Creating a Centralised Data Hub by Hubert Yoshida, Chief Technology Officer, Hitachi Data Systems
Data is exploding and coming in from different sources as we integrate IT and OT (operational technology), and data is becoming more valuable as we find ways to correlate data from different sources to gain more insight, or we repurpose old data for new revenue opportunities.
Data can also be a liability if it is flawed, accessed by the wrong people, if it is exposed, or if it is lost, especially if we are holding that data in trust for our customers or partners.
For example, GDPR (General Data Protection Regulation) is due to be implemented by May 25, 2018 and will have a major impact on organisations that do business with EU countries. The transparency and privacy requirements of GDPR cannot be managed when data is spread across silos of technology and workflows.
Data is our crown jewels, but how can we be good stewards of our data if we don’t know where it is: on someone’s mobile device, an application silo, an orphan copy, or somewhere in the cloud?
How can we provide governance for that data without a way to prove immutability, and show the auditors who accessed it when, and how can we show that the data was destroyed?
For these reasons, we see more organisations creating a centralised data hub for better management, protection and governance of their data.
This centralised data hub will need to be an object store that can scale beyond the limitations of file systems, ingest data from different sources, cleanse that data, provide secure multi-tenancy, with extensible meta data that can provide search and governance across public and private clouds and mobile devices.
Scalability, security, data protection and long term retention will be major considerations. Backups will be impractical and will need to be eliminated through replication and versioning of updates.
An additional layer of content intelligence, can connect and aggregate data, transforming and enriching data as it is processed, and centralise the results for authorised users to access.

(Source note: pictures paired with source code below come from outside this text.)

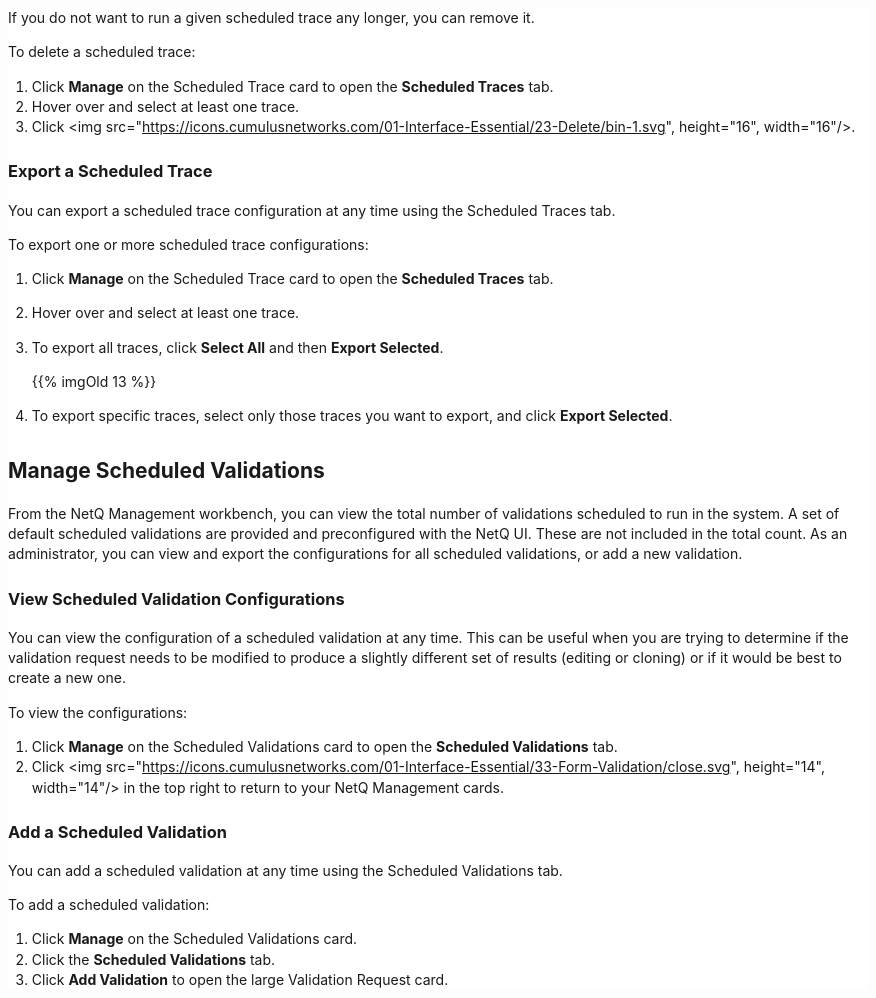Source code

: If you do not want to run a given scheduled trace any longer, you can remove it.

To delete a scheduled trace:

1.  Click **Manage** on the Scheduled Trace card to open the **Scheduled Traces** tab.
2.  Hover over and select at least one trace.
3.  Click <img src="https://icons.cumulusnetworks.com/01-Interface-Essential/23-Delete/bin-1.svg", height="16", width="16"/>.

### Export a Scheduled Trace

You can export a scheduled trace configuration at any time using the
Scheduled Traces tab.

To export one or more scheduled trace configurations:

1.  Click **Manage** on the Scheduled Trace card to open the **Scheduled Traces** tab.
2.  Hover over and select at least one trace.
3.  To export all traces, click **Select All** and then **Export
    Selected**.

    {{% imgOld 13 %}}

4.  To export specific traces, select only those traces you want to
    export, and click **Export Selected**.

## Manage Scheduled Validations

From the NetQ Management workbench, you can view the total number of
validations scheduled to run in the system. A set of default scheduled
validations are provided and preconfigured with the NetQ UI. These are not included in the total count. As an administrator, you can view and export the configurations for all
scheduled validations, or add a new validation.

### View Scheduled Validation Configurations

You can view the configuration of a scheduled validation at any time.
This can be useful when you are trying to determine if the validation
request needs to be modified to produce a slightly different set of
results (editing or cloning) or if it would be best to create a new one.

To view the configurations:

1.  Click **Manage** on the Scheduled Validations card to open the **Scheduled Validations** tab.
2.  Click <img src="https://icons.cumulusnetworks.com/01-Interface-Essential/33-Form-Validation/close.svg", height="14", width="14"/> in the top right to return to your NetQ Management cards.

### Add a Scheduled Validation

You can add a scheduled validation at any time using the Scheduled
Validations tab.

To add a scheduled validation:

1.  Click **Manage** on the Scheduled Validations card.
2.  Click the **Scheduled Validations** tab.
3.  Click **Add Validation** to open the large Validation Request card.
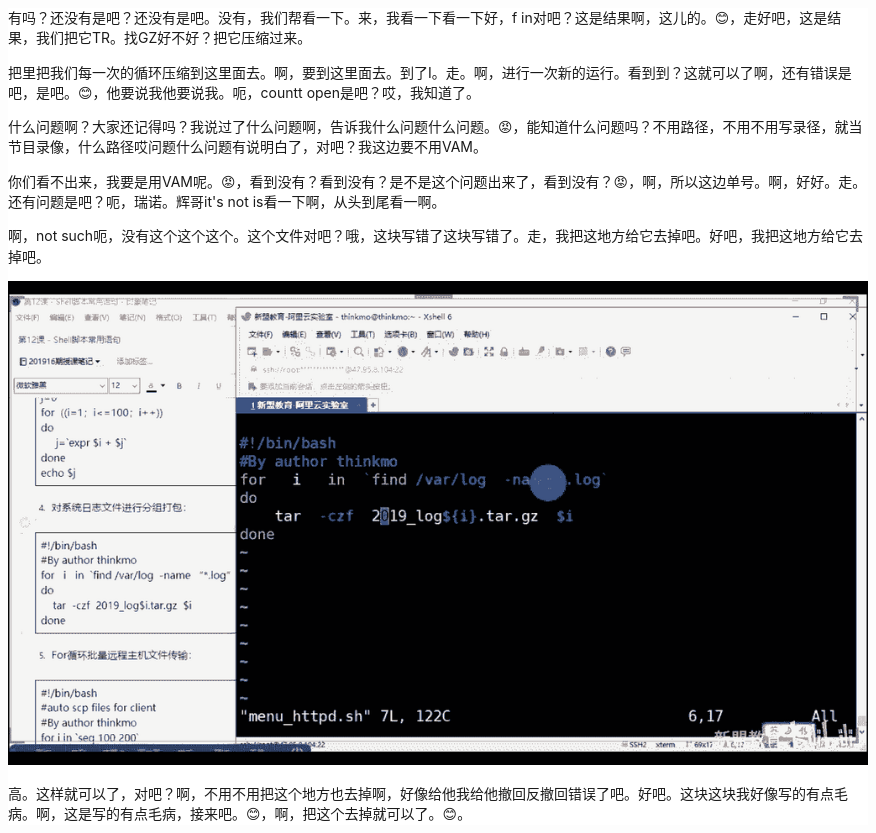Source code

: 有吗？还没有是吧？还没有是吧。没有，我们帮看一下。来，我看一下看一下好，f in对吧？这是结果啊，这儿的。😊，走好吧，这是结果，我们把它TR。找GZ好不好？把它压缩过来。

把里把我们每一次的循环压缩到这里面去。啊，要到这里面去。到了I。走。啊，进行一次新的运行。看到到？这就可以了啊，还有错误是吧，是吧。😊，他要说我他要说我。呃，countt open是吧？哎，我知道了。

什么问题啊？大家还记得吗？我说过了什么问题啊，告诉我什么问题什么问题。😡，能知道什么问题吗？不用路径，不用不用写录径，就当节目录像，什么路径哎问题什么问题有说明白了，对吧？我这边要不用VAM。

你们看不出来，我要是用VAM呢。😡，看到没有？看到没有？是不是这个问题出来了，看到没有？😡，啊，所以这边单号。啊，好好。走。还有问题是吧？呃，瑞诺。辉哥it's not is看一下啊，从头到尾看一啊。

啊，not such呃，没有这个这个这个。这个文件对吧？哦，这块写错了这块写错了。走，我把这地方给它去掉吧。好吧，我把这地方给它去掉吧。



![](img/f3df4c2caebf0e29a940832703af1706_68.png)

高。这样就可以了，对吧？啊，不用不用把这个地方也去掉啊，好像给他我给他撤回反撤回错误了吧。好吧。这块这块我好像写的有点毛病。啊，这是写的有点毛病，接来吧。😊，啊，把这个去掉就可以了。😊。


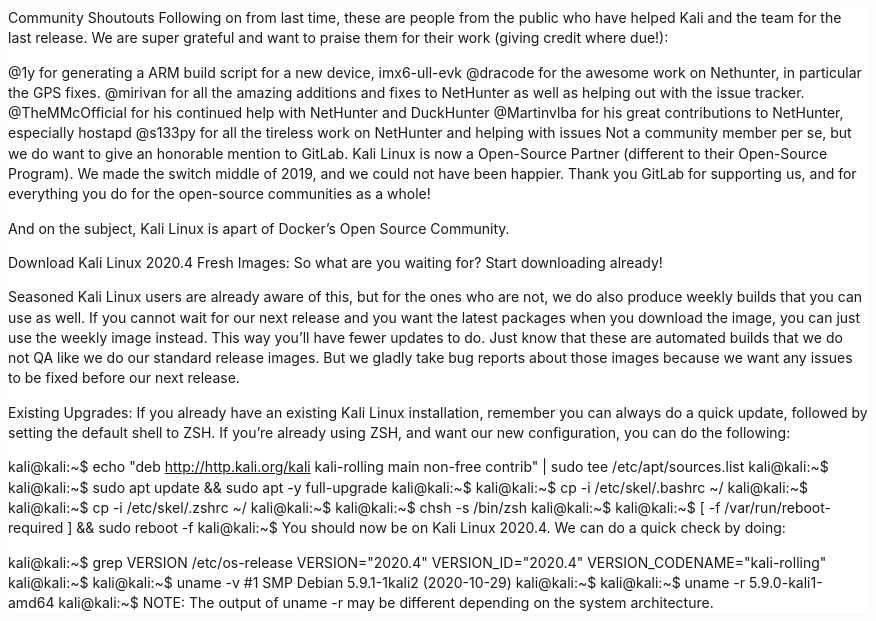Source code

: Community Shoutouts
Following on from last time, these are people from the public who have helped Kali and the team for the last release. We are super grateful and want to praise them for their work (giving credit where due!):

@1y for generating a ARM build script for a new device, imx6-ull-evk
@dracode for the awesome work on Nethunter, in particular the GPS fixes.
@mirivan for all the amazing additions and fixes to NetHunter as well as helping out with the issue tracker.
@TheMMcOfficial for his continued help with NetHunter and DuckHunter
@Martinvlba for his great contributions to NetHunter, especially hostapd
@s133py for all the tireless work on NetHunter and helping with issues
Not a community member per se, but we do want to give an honorable mention to GitLab. Kali Linux is now a Open-Source Partner (different to their Open-Source Program). We made the switch middle of 2019, and we could not have been happier. Thank you GitLab for supporting us, and for everything you do for the open-source communities as a whole!



And on the subject, Kali Linux is apart of Docker’s Open Source Community.

Download Kali Linux 2020.4
Fresh Images: So what are you waiting for? Start downloading already!

Seasoned Kali Linux users are already aware of this, but for the ones who are not, we do also produce weekly builds that you can use as well. If you cannot wait for our next release and you want the latest packages when you download the image, you can just use the weekly image instead. This way you’ll have fewer updates to do. Just know that these are automated builds that we do not QA like we do our standard release images. But we gladly take bug reports about those images because we want any issues to be fixed before our next release.

Existing Upgrades: If you already have an existing Kali Linux installation, remember you can always do a quick update, followed by setting the default shell to ZSH. If you’re already using ZSH, and want our new configuration, you can do the following:

kali@kali:~$ echo "deb http://http.kali.org/kali kali-rolling main non-free contrib" | sudo tee /etc/apt/sources.list
kali@kali:~$
kali@kali:~$ sudo apt update && sudo apt -y full-upgrade
kali@kali:~$
kali@kali:~$ cp -i /etc/skel/.bashrc ~/
kali@kali:~$
kali@kali:~$ cp -i /etc/skel/.zshrc ~/
kali@kali:~$
kali@kali:~$ chsh -s /bin/zsh
kali@kali:~$
kali@kali:~$ [ -f /var/run/reboot-required ] && sudo reboot -f
kali@kali:~$
You should now be on Kali Linux 2020.4. We can do a quick check by doing:

kali@kali:~$ grep VERSION /etc/os-release
VERSION="2020.4"
VERSION_ID="2020.4"
VERSION_CODENAME="kali-rolling"
kali@kali:~$
kali@kali:~$ uname -v
#1 SMP Debian 5.9.1-1kali2 (2020-10-29)
kali@kali:~$
kali@kali:~$ uname -r
5.9.0-kali1-amd64
kali@kali:~$
NOTE: The output of uname -r may be different depending on the system architecture.
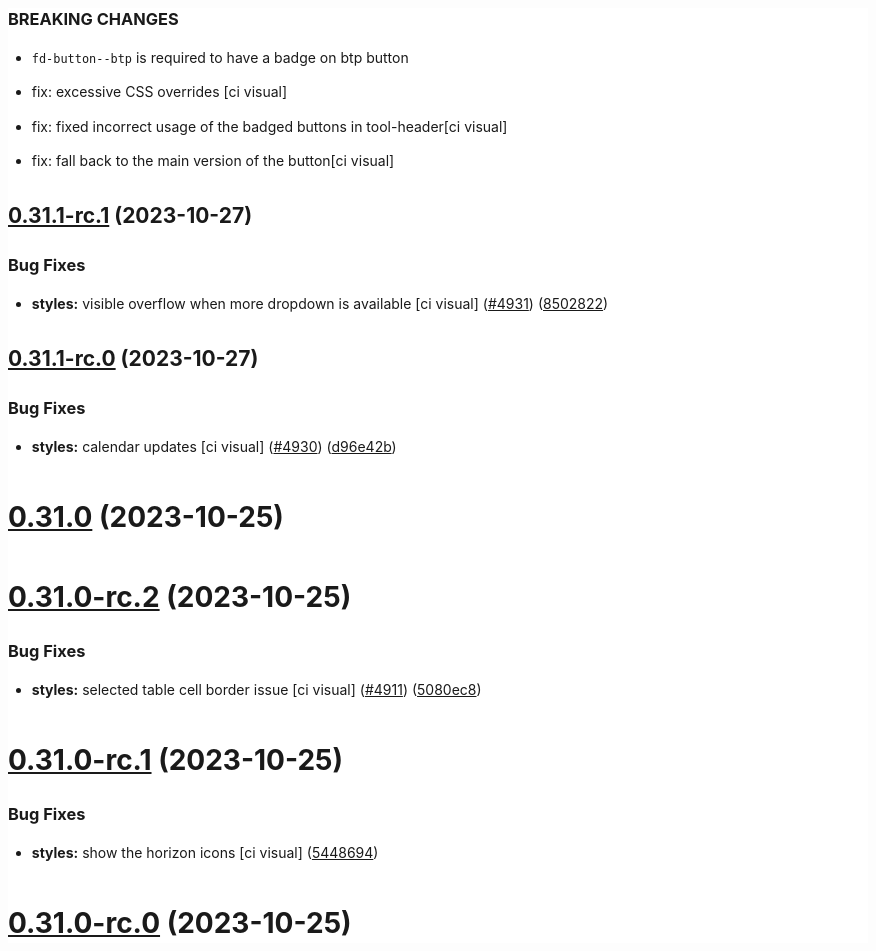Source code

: ### BREAKING CHANGES

-   `fd-button--btp` is required to have a badge on btp button

-   fix: excessive CSS overrides [ci visual]

-   fix: fixed incorrect usage of the badged buttons in tool-header[ci visual]

-   fix: fall back to the main version of the button[ci visual]

## [0.31.1-rc.1](https://github.com/SAP/fundamental-styles/compare/v0.31.1-rc.0...v0.31.1-rc.1) (2023-10-27)

### Bug Fixes

-   **styles:** visible overflow when more dropdown is available [ci visual] ([#4931](https://github.com/SAP/fundamental-styles/issues/4931)) ([8502822](https://github.com/SAP/fundamental-styles/commit/8502822562264626ec192e9ed52efc8406b1bef5))

## [0.31.1-rc.0](https://github.com/SAP/fundamental-styles/compare/v0.31.0...v0.31.1-rc.0) (2023-10-27)

### Bug Fixes

-   **styles:** calendar updates [ci visual] ([#4930](https://github.com/SAP/fundamental-styles/issues/4930)) ([d96e42b](https://github.com/SAP/fundamental-styles/commit/d96e42b31d9dc72d6bfcfb1501eecd0b50e2fac9))

# [0.31.0](https://github.com/SAP/fundamental-styles/compare/v0.31.0-rc.2...v0.31.0) (2023-10-25)

# [0.31.0-rc.2](https://github.com/SAP/fundamental-styles/compare/v0.31.0-rc.1...v0.31.0-rc.2) (2023-10-25)

### Bug Fixes

-   **styles:** selected table cell border issue [ci visual] ([#4911](https://github.com/SAP/fundamental-styles/issues/4911)) ([5080ec8](https://github.com/SAP/fundamental-styles/commit/5080ec812a81c4b2de1e705935429b3980181b09))

# [0.31.0-rc.1](https://github.com/SAP/fundamental-styles/compare/v0.31.0-rc.0...v0.31.0-rc.1) (2023-10-25)

### Bug Fixes

-   **styles:** show the horizon icons [ci visual] ([5448694](https://github.com/SAP/fundamental-styles/commit/544869473876d69fc0f818d911914fdb528ec45e))

# [0.31.0-rc.0](https://github.com/SAP/fundamental-styles/compare/v0.30.3-rc.4...v0.31.0-rc.0) (2023-10-25)
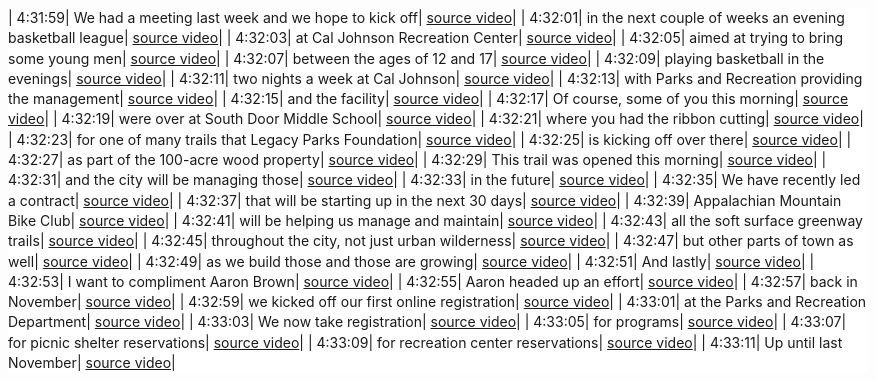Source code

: | 4:31:59| We had a meeting last week and we hope to kick off| [source video](https://archive.org/details/CityCouncil160517BudgetHearingWithPublicForum?start=16319)|
| 4:32:01| in the next couple of weeks an evening basketball league| [source video](https://archive.org/details/CityCouncil160517BudgetHearingWithPublicForum?start=16321)|
| 4:32:03| at Cal Johnson Recreation Center| [source video](https://archive.org/details/CityCouncil160517BudgetHearingWithPublicForum?start=16323)|
| 4:32:05| aimed at trying to bring some young men| [source video](https://archive.org/details/CityCouncil160517BudgetHearingWithPublicForum?start=16325)|
| 4:32:07| between the ages of 12 and 17| [source video](https://archive.org/details/CityCouncil160517BudgetHearingWithPublicForum?start=16327)|
| 4:32:09| playing basketball in the evenings| [source video](https://archive.org/details/CityCouncil160517BudgetHearingWithPublicForum?start=16329)|
| 4:32:11| two nights a week at Cal Johnson| [source video](https://archive.org/details/CityCouncil160517BudgetHearingWithPublicForum?start=16331)|
| 4:32:13| with Parks and Recreation providing the management| [source video](https://archive.org/details/CityCouncil160517BudgetHearingWithPublicForum?start=16333)|
| 4:32:15| and the facility| [source video](https://archive.org/details/CityCouncil160517BudgetHearingWithPublicForum?start=16335)|
| 4:32:17| Of course, some of you this morning| [source video](https://archive.org/details/CityCouncil160517BudgetHearingWithPublicForum?start=16337)|
| 4:32:19| were over at South Door Middle School| [source video](https://archive.org/details/CityCouncil160517BudgetHearingWithPublicForum?start=16339)|
| 4:32:21| where you had the ribbon cutting| [source video](https://archive.org/details/CityCouncil160517BudgetHearingWithPublicForum?start=16341)|
| 4:32:23| for one of many trails that Legacy Parks Foundation| [source video](https://archive.org/details/CityCouncil160517BudgetHearingWithPublicForum?start=16343)|
| 4:32:25| is kicking off over there| [source video](https://archive.org/details/CityCouncil160517BudgetHearingWithPublicForum?start=16345)|
| 4:32:27| as part of the 100-acre wood property| [source video](https://archive.org/details/CityCouncil160517BudgetHearingWithPublicForum?start=16347)|
| 4:32:29| This trail was opened this morning| [source video](https://archive.org/details/CityCouncil160517BudgetHearingWithPublicForum?start=16349)|
| 4:32:31| and the city will be managing those| [source video](https://archive.org/details/CityCouncil160517BudgetHearingWithPublicForum?start=16351)|
| 4:32:33| in the future| [source video](https://archive.org/details/CityCouncil160517BudgetHearingWithPublicForum?start=16353)|
| 4:32:35| We have recently led a contract| [source video](https://archive.org/details/CityCouncil160517BudgetHearingWithPublicForum?start=16355)|
| 4:32:37| that will be starting up in the next 30 days| [source video](https://archive.org/details/CityCouncil160517BudgetHearingWithPublicForum?start=16357)|
| 4:32:39| Appalachian Mountain Bike Club| [source video](https://archive.org/details/CityCouncil160517BudgetHearingWithPublicForum?start=16359)|
| 4:32:41| will be helping us manage and maintain| [source video](https://archive.org/details/CityCouncil160517BudgetHearingWithPublicForum?start=16361)|
| 4:32:43| all the soft surface greenway trails| [source video](https://archive.org/details/CityCouncil160517BudgetHearingWithPublicForum?start=16363)|
| 4:32:45| throughout the city, not just urban wilderness| [source video](https://archive.org/details/CityCouncil160517BudgetHearingWithPublicForum?start=16365)|
| 4:32:47| but other parts of town as well| [source video](https://archive.org/details/CityCouncil160517BudgetHearingWithPublicForum?start=16367)|
| 4:32:49| as we build those and those are growing| [source video](https://archive.org/details/CityCouncil160517BudgetHearingWithPublicForum?start=16369)|
| 4:32:51| And lastly| [source video](https://archive.org/details/CityCouncil160517BudgetHearingWithPublicForum?start=16371)|
| 4:32:53| I want to compliment Aaron Brown| [source video](https://archive.org/details/CityCouncil160517BudgetHearingWithPublicForum?start=16373)|
| 4:32:55| Aaron headed up an effort| [source video](https://archive.org/details/CityCouncil160517BudgetHearingWithPublicForum?start=16375)|
| 4:32:57| back in November| [source video](https://archive.org/details/CityCouncil160517BudgetHearingWithPublicForum?start=16377)|
| 4:32:59| we kicked off our first online registration| [source video](https://archive.org/details/CityCouncil160517BudgetHearingWithPublicForum?start=16379)|
| 4:33:01| at the Parks and Recreation Department| [source video](https://archive.org/details/CityCouncil160517BudgetHearingWithPublicForum?start=16381)|
| 4:33:03| We now take registration| [source video](https://archive.org/details/CityCouncil160517BudgetHearingWithPublicForum?start=16383)|
| 4:33:05| for programs| [source video](https://archive.org/details/CityCouncil160517BudgetHearingWithPublicForum?start=16385)|
| 4:33:07| for picnic shelter reservations| [source video](https://archive.org/details/CityCouncil160517BudgetHearingWithPublicForum?start=16387)|
| 4:33:09| for recreation center reservations| [source video](https://archive.org/details/CityCouncil160517BudgetHearingWithPublicForum?start=16389)|
| 4:33:11| Up until last November| [source video](https://archive.org/details/CityCouncil160517BudgetHearingWithPublicForum?start=16391)|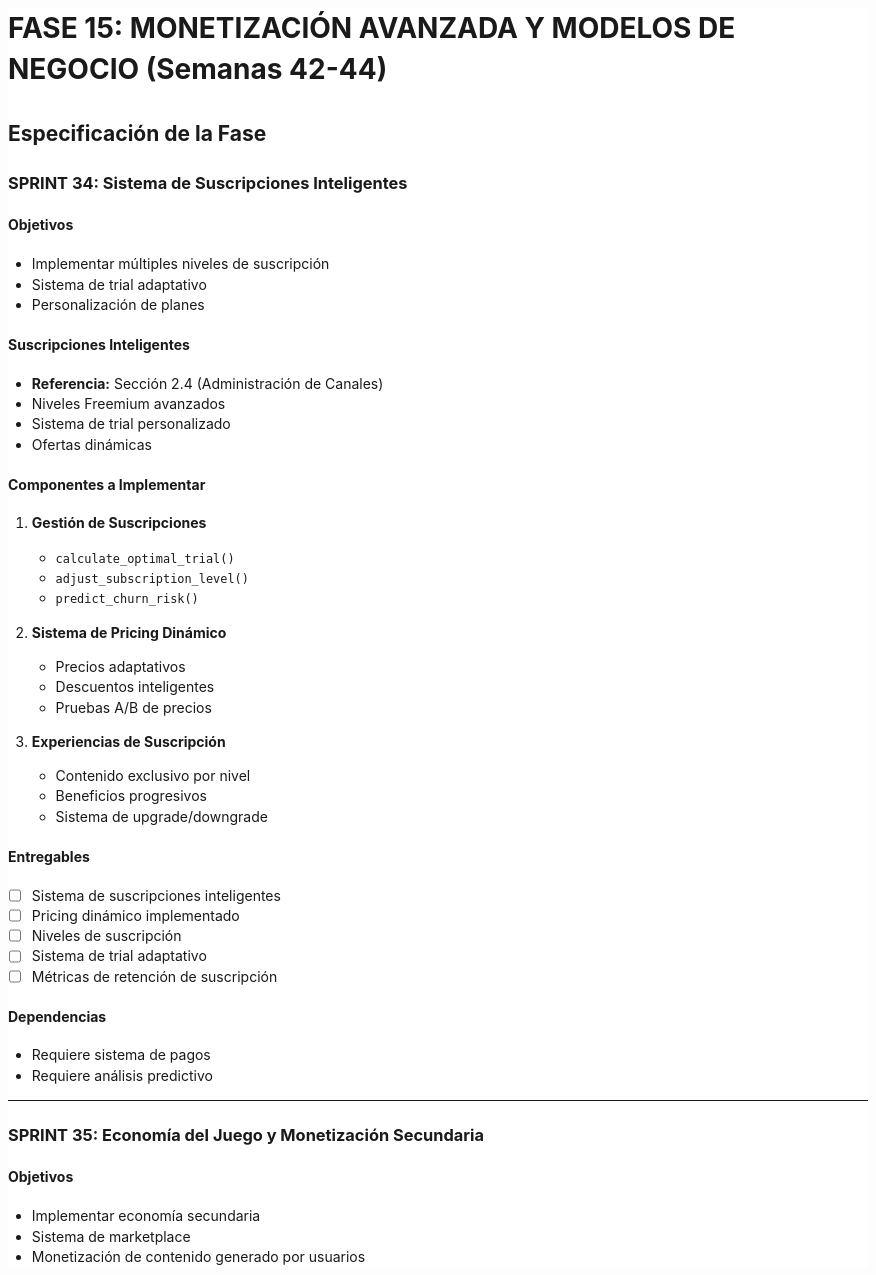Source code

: # FASE 15: MONETIZACIÓN AVANZADA Y MODELOS DE NEGOCIO (Semanas 42-44)

## Especificación de la Fase

### SPRINT 34: Sistema de Suscripciones Inteligentes

#### Objetivos
- Implementar múltiples niveles de suscripción
- Sistema de trial adaptativo
- Personalización de planes

#### Suscripciones Inteligentes
- **Referencia:** Sección 2.4 (Administración de Canales)
- Niveles Freemium avanzados
- Sistema de trial personalizado
- Ofertas dinámicas

#### Componentes a Implementar
1. **Gestión de Suscripciones**
   - `calculate_optimal_trial()`
   - `adjust_subscription_level()`
   - `predict_churn_risk()`

2. **Sistema de Pricing Dinámico**
   - Precios adaptativos
   - Descuentos inteligentes
   - Pruebas A/B de precios

3. **Experiencias de Suscripción**
   - Contenido exclusivo por nivel
   - Beneficios progresivos
   - Sistema de upgrade/downgrade

#### Entregables
- [ ] Sistema de suscripciones inteligentes
- [ ] Pricing dinámico implementado
- [ ] Niveles de suscripción
- [ ] Sistema de trial adaptativo
- [ ] Métricas de retención de suscripción

#### Dependencias
- Requiere sistema de pagos
- Requiere análisis predictivo

---

### SPRINT 35: Economía del Juego y Monetización Secundaria

#### Objetivos
- Implementar economía secundaria
- Sistema de marketplace
- Monetización de contenido generado por usuarios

For example, Hitachi’s content platform, (HCP) with Hitachi Content Intelligence (HCI) can provide a centralised, object data hub with seamlessly integrated cloud-file gateway, enterprise file synchronisation and sharing, and big data exploration and analytics.
Creating a centralised data hub starts with the ingestion of data which includes the elimination of digital debris and the cleansing of flawed data.
Studies have shown that 69% of information being retained by companies was, in effect, “data debris,” information having no current business or legal value. Other studies have shown that 76% of flaws in organisational data are due to poor data entry by employees.
It is much better to move data quality upstream and embed it into the business process, rather than trying to catch flawed data downstream and then attempting to resolve the flaw in all the different applications that are used by other people.
Content intelligence software can help cleanse and correct data and apply it to the aggregate index (leaving the source data in its original state), or apply cleansing permanently, when the intent is to centralise the data on a content platform as an encrypted, single instance stored with safe multitenancy, with system and custom metadata, replicated for availability. The data is now centralised for ease of management and governance. RESTful interfaces enable connection to private and public clouds.